— start —
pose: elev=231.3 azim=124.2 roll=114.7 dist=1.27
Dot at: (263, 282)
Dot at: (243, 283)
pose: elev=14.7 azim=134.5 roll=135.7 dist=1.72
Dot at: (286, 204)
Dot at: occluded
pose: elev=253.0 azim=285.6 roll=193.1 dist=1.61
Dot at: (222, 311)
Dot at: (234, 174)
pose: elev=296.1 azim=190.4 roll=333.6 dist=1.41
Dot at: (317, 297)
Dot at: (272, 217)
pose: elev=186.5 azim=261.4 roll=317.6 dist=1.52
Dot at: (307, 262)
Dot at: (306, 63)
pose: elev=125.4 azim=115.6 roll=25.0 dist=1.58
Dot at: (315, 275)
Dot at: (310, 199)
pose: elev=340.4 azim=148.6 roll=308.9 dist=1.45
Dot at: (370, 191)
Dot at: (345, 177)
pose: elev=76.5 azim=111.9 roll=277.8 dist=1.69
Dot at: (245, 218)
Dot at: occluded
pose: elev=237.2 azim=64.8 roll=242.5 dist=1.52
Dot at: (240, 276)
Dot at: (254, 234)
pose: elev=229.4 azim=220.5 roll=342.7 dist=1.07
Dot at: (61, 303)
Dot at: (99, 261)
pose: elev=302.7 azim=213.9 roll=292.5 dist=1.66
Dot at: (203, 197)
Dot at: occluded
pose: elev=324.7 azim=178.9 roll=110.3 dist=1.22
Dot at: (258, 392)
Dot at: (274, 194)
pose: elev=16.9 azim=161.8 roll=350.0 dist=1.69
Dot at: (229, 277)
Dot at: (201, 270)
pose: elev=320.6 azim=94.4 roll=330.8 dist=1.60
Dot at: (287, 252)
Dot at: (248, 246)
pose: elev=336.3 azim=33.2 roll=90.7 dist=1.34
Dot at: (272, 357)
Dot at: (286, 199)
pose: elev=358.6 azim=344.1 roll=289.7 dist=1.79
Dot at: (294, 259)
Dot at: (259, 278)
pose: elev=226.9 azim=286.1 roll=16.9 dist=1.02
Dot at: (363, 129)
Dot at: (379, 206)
— end —
*WRITTEN REQUEST*: Write out every line of the data above, from the first to the last, without changing a single character.

*RESPONSE*:
pose: elev=231.3 azim=124.2 roll=114.7 dist=1.27
Dot at: (263, 282)
Dot at: (243, 283)
pose: elev=14.7 azim=134.5 roll=135.7 dist=1.72
Dot at: (286, 204)
Dot at: occluded
pose: elev=253.0 azim=285.6 roll=193.1 dist=1.61
Dot at: (222, 311)
Dot at: (234, 174)
pose: elev=296.1 azim=190.4 roll=333.6 dist=1.41
Dot at: (317, 297)
Dot at: (272, 217)
pose: elev=186.5 azim=261.4 roll=317.6 dist=1.52
Dot at: (307, 262)
Dot at: (306, 63)
pose: elev=125.4 azim=115.6 roll=25.0 dist=1.58
Dot at: (315, 275)
Dot at: (310, 199)
pose: elev=340.4 azim=148.6 roll=308.9 dist=1.45
Dot at: (370, 191)
Dot at: (345, 177)
pose: elev=76.5 azim=111.9 roll=277.8 dist=1.69
Dot at: (245, 218)
Dot at: occluded
pose: elev=237.2 azim=64.8 roll=242.5 dist=1.52
Dot at: (240, 276)
Dot at: (254, 234)
pose: elev=229.4 azim=220.5 roll=342.7 dist=1.07
Dot at: (61, 303)
Dot at: (99, 261)
pose: elev=302.7 azim=213.9 roll=292.5 dist=1.66
Dot at: (203, 197)
Dot at: occluded
pose: elev=324.7 azim=178.9 roll=110.3 dist=1.22
Dot at: (258, 392)
Dot at: (274, 194)
pose: elev=16.9 azim=161.8 roll=350.0 dist=1.69
Dot at: (229, 277)
Dot at: (201, 270)
pose: elev=320.6 azim=94.4 roll=330.8 dist=1.60
Dot at: (287, 252)
Dot at: (248, 246)
pose: elev=336.3 azim=33.2 roll=90.7 dist=1.34
Dot at: (272, 357)
Dot at: (286, 199)
pose: elev=358.6 azim=344.1 roll=289.7 dist=1.79
Dot at: (294, 259)
Dot at: (259, 278)
pose: elev=226.9 azim=286.1 roll=16.9 dist=1.02
Dot at: (363, 129)
Dot at: (379, 206)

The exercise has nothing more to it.